At least one of the 39 MVC agencies has been closed every day since Sept. 28, peaking at 16 of them in mid-December. A combined 129 closures have been announced. Every agency has closed at least once, including seven times at North Bergen and six apiece at Cherry Hill, Delanco, Eatontown and Paterson.

“Are we permitting people that are vaccinated to quarantine for two weeks after an exposure?” asked Sen. Declan O’Scanlon, R-Monmouth.

“If they have a doctor’s note, we cannot oversede the doctor’s note,” Persichilli said.

O’Scanlon said “that’s troubling” and that if it’s more than an anecdotal issue but “rampant, then we have a bigger problem.”

O’Scanlon said no other type of business closes for two weeks every time an employee tests positive for COVID.

“Even if some people have to quarantine who are close to someone, it’s just ridiculous,” O’Scanlon said. “And people are laughing at the state government for still having these perpetual closures where every other private industry ain’t doing it.”

“Virtually within a few days, we should be able to prioritize these folks and get everybody who wants the vax, get it, so we can end these closures.
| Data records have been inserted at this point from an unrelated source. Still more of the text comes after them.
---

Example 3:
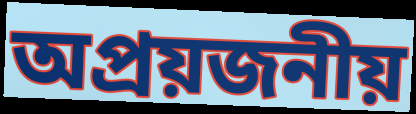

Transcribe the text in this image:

অপ্রয়জনীয়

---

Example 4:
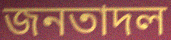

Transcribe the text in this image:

জনতাদল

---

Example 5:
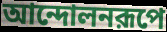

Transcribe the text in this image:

আন্দোলনরূপেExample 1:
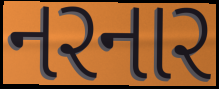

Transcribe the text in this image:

નરનાર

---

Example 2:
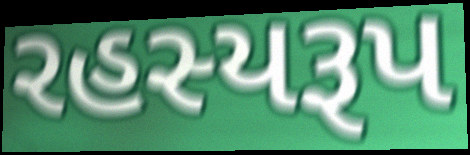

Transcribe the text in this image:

રહસ્યરૂપ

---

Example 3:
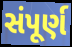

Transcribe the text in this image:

સંપૂર્ણ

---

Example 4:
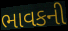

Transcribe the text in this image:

ભાવકની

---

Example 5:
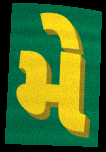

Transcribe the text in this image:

મેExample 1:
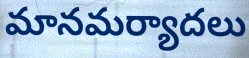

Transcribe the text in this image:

మానమర్యాదలు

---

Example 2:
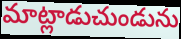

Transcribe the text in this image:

మాట్లాడుచుండును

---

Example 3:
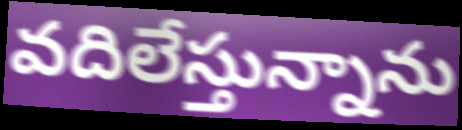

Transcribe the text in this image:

వదిలేస్తున్నాను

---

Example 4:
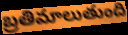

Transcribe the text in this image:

బ్రతిమాలుతుంది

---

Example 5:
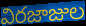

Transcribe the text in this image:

విరజాజులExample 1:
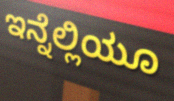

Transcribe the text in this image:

ಇನ್ನೆಲ್ಲಿಯೂ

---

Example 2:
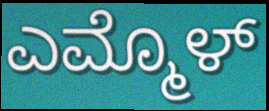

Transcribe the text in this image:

ಎಮ್ಮೊಳ್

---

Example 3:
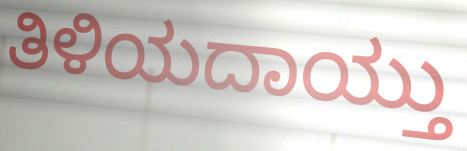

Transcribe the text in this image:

ತಿಳಿಯದಾಯ್ತು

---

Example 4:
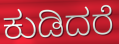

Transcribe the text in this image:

ಕುಡಿದರೆ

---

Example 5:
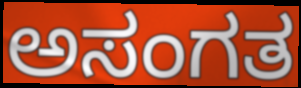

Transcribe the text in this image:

ಅಸಂಗತ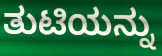
ತುಟಿಯನ್ನು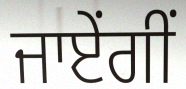
ਜਾਏਂਗੀਂ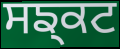
ਸਙ੍ਕਟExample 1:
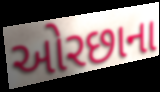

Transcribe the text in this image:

ઓરછાના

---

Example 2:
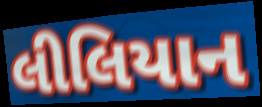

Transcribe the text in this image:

લીલિયાન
And look, it doesn’t feel like these closures are necessary, anyway,” O’Scanlon said.

Persichilli said MVC was one of the state’s “highest-priority places to get vaccinated” and that the state set aside 1,300 doses of the Johnson & Johnson/Janssen vaccine for that purposes, but that plan stalled as soon as it was beginning when the J&J was temporarily halted over concerns about side effects.

“After the pause, we then allocated J&J and Moderna to start vaccinating employees at MVC,” Persichilli said.
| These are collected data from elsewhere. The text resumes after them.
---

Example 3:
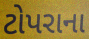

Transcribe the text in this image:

ટોપરાના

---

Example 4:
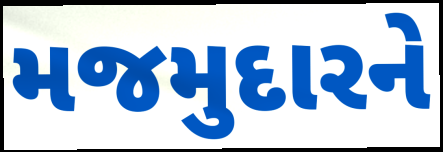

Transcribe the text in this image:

મજમુદારને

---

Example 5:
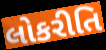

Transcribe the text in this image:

લોકરીતિ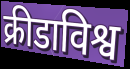
क्रीडाविश्वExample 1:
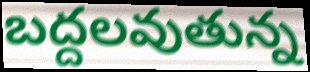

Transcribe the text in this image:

బద్దలవుతున్న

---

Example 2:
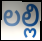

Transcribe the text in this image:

లల్లి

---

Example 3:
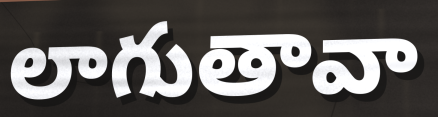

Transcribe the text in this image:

లాగుతావా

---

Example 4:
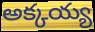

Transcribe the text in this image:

అక్కయ్య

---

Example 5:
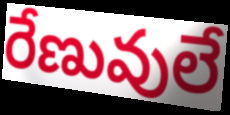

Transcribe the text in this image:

రేణువులేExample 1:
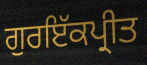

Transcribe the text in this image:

ਗੁਰਇੱਕਪ੍ਰੀਤ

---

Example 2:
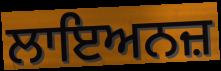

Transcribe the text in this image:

ਲਾਇਅਨਜ਼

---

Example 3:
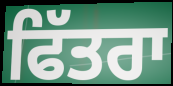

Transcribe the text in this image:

ਫਿੱਤਰਾ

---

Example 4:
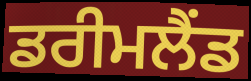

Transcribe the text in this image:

ਡਰੀਮਲੈਂਡ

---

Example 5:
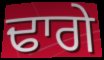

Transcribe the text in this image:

ਢਾਗੇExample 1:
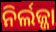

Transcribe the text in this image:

ନିର୍ଲଜ୍ଜା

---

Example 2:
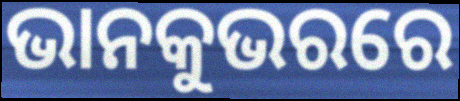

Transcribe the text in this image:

ଭାନକୁଭରରେ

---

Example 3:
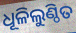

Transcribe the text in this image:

ଧୂଳିଲୁଣ୍ଠିତ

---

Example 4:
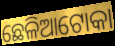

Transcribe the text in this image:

ଛେଳିଆଟୋକା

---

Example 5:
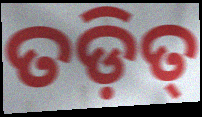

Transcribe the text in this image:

ତଡ଼ିତ୍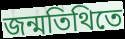
জন্মতিথিতেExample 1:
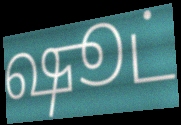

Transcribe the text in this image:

ஷூட்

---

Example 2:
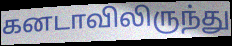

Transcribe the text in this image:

கனடாவிலிருந்து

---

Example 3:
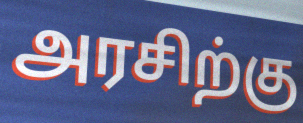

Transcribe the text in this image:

அரசிற்கு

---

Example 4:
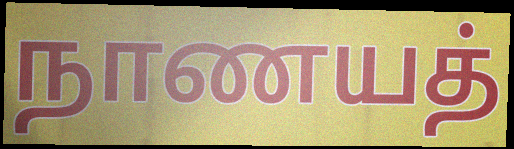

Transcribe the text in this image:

நாணயத்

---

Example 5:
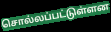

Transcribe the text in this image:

சொல்லப்பட்டுள்ளன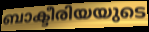
ബാക്ടീരിയയുടെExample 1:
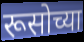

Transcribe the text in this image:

रूसोच्या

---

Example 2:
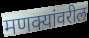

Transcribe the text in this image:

मणक्यांवरील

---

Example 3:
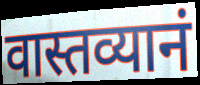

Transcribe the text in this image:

वास्तव्यानं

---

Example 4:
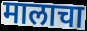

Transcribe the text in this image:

मालाचा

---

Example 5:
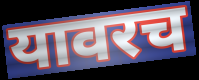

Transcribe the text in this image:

यावरचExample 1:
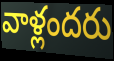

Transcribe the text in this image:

వాళ్లందరు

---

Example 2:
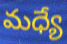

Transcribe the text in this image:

మధ్యే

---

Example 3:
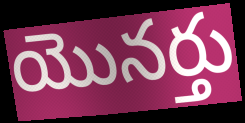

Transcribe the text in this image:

యొనర్తు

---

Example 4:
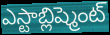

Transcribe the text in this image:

ఎస్టాబ్లిష్మెంట్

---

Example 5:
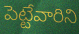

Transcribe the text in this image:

పెట్టేవారిని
So far, Persichilli said, 473 of the 2,000 allocated doses have been administered to MVC workers.

MVC spokesman William Connolly said all agencies will have gotten at least their first doses of the vaccine by the end of the week.

"At this time, nine of 39 agencies have been able to get fully vaccinated, and are past the 14-days-after-final-shot point, so they are no longer subject to blanket closure," Connolly said.

"The first shot of the Moderna vaccine has taken place at 24 other agencies," he said. "We expect to finish first shots of Moderna or J&J for all customer-facing employees by the end of this week, as the timeline was pushed back slightly due to agencies closed due to COVID-19."

The MVC’s chief administrator, Sue Fulton, has said the closures are needed after COVID+ tests because employees work in small areas without social distancing and that it’s the recommendation of the state Health Department.

But that approach is changing. Persichilli said her department has asked the MVC agencies to provide it a point of contact at each office that can be provided to local health departments, so there can be better coordination in responding to infections.

“We were noticed just a couple of weeks ago from local health departments that they’re not getting the information or being sought out for advice on things like closures,” Persichilli said.

“So, there’s a gap there in communication, and we plan to close that gap,” she said. “Asking for a point of contact at every MVC office so that we can examine the cases with them and make the best decisions about whether a place needs to be closed or not.”